И будто считывая с ветхой книги на коленях, он размышлял: она — самая любимая из всех женщин в моей жизни. Она рядом, но бесконечно далека, потому что в иное время я увлекся, ошибся и нагромоздил завал из чуждого по духу, из сверкающей Натали и ее дьявольских прелестей, из заморских платьев, джинсовых пуговиц, из желтых роз, красных гладиолусов и чужих денег. Он, откинувшись в кресле, глядел в окно, было тихо и грустно, а Вера все так же стояла у стены, спокойно, но удерживая на расстоянии.
— Деньги, которые мне не принадлежат, будут возвращены, — пообещал он, — жалею, что не сделал этого раньше. Прозрение всегда опаздывает… особенно у недалеких и ничтожных.

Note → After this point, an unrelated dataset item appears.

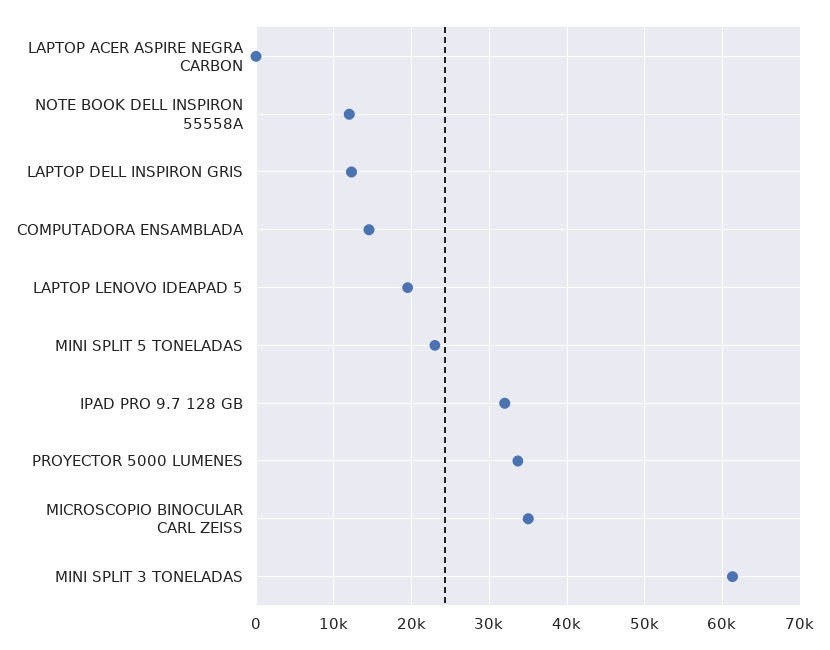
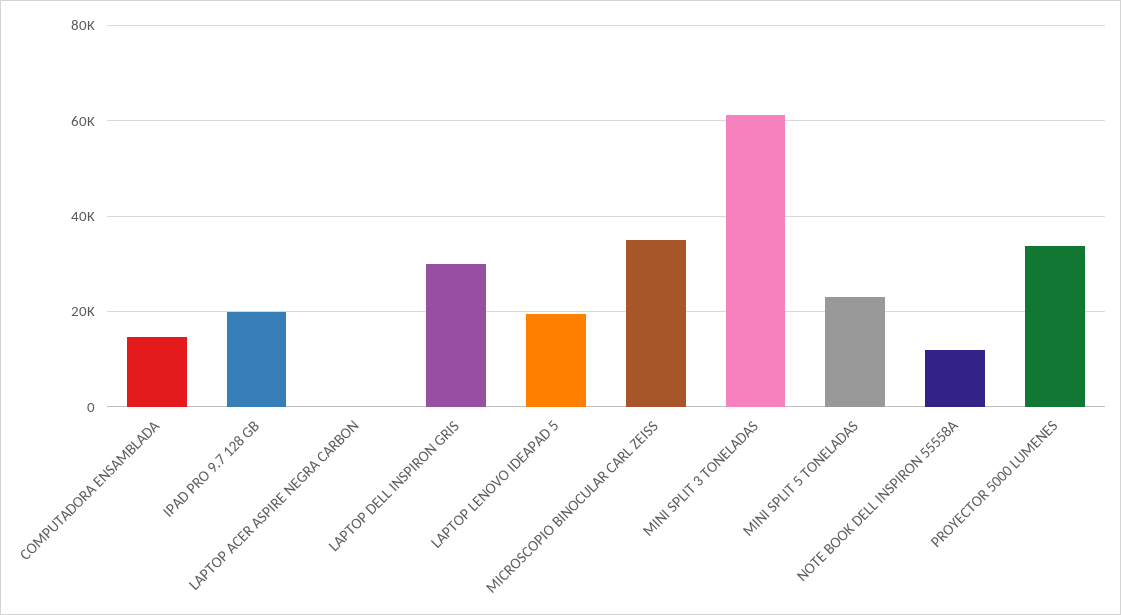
LAPTOP DELL INSPIRON GRIS: 12000 -> 30000
IPAD PRO 9.7 128 GB: 32000 -> 20000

— Зачем уж так? — сказала Вера. — Вы совершили ошибку, которую исправите.
— Нет, Вера, если человек присваивает себе нечто инородное, чужое или нечестно добытое, он безвозвратно теряет неоценимое, свое. Потерял и я.
Он впервые ощутил, как радостно в этой комнате, в запахах тленных и вечных говорить Вере правду, какой бы она ни была. Голос без напора передает истинный смысл, и нет в Феликсе больше двойственности, всю жизнь раздиравшей его.
В комнату тихо и бочком вошел Павлик, он поклонился Феликсу, обнял сестру, прильнул щекой к ее плечу, виновато и влюбленно стал глядеть на губы Феликса, а Вера так и стояла у печи, держа руки за спиной, и Феликс снова заговорил о стариках на диком берегу, о Ванятке, о своем камне, который должен найти, он говорил о маме и о том, что всю жизнь искал ее могилу, но не нашел. Вера тихо сказала:
— Найдете, обязательно найдете.
Он говорил о белоснежном цвете и запахе акации и видел то мягкий свет икон, то белый крест за белой занавеской и Веру, внимательную и заинтересованную, и это был праздник, в котором он никогда доныне не пребывал, праздник в высокой, полной света комнате, в запахе воска, Вериных волос и крахмального белья. Светлый праздник, который тек полноводной глубокой рекой.
— В моей жизни была единственная убежденность, — сказал Феликс, — на которую я мог опереться: я должен был писать, кому и для чего — не знаю, но должен. Но и в романе, блуждая в прошлом, размышляя, я не нашел ответа.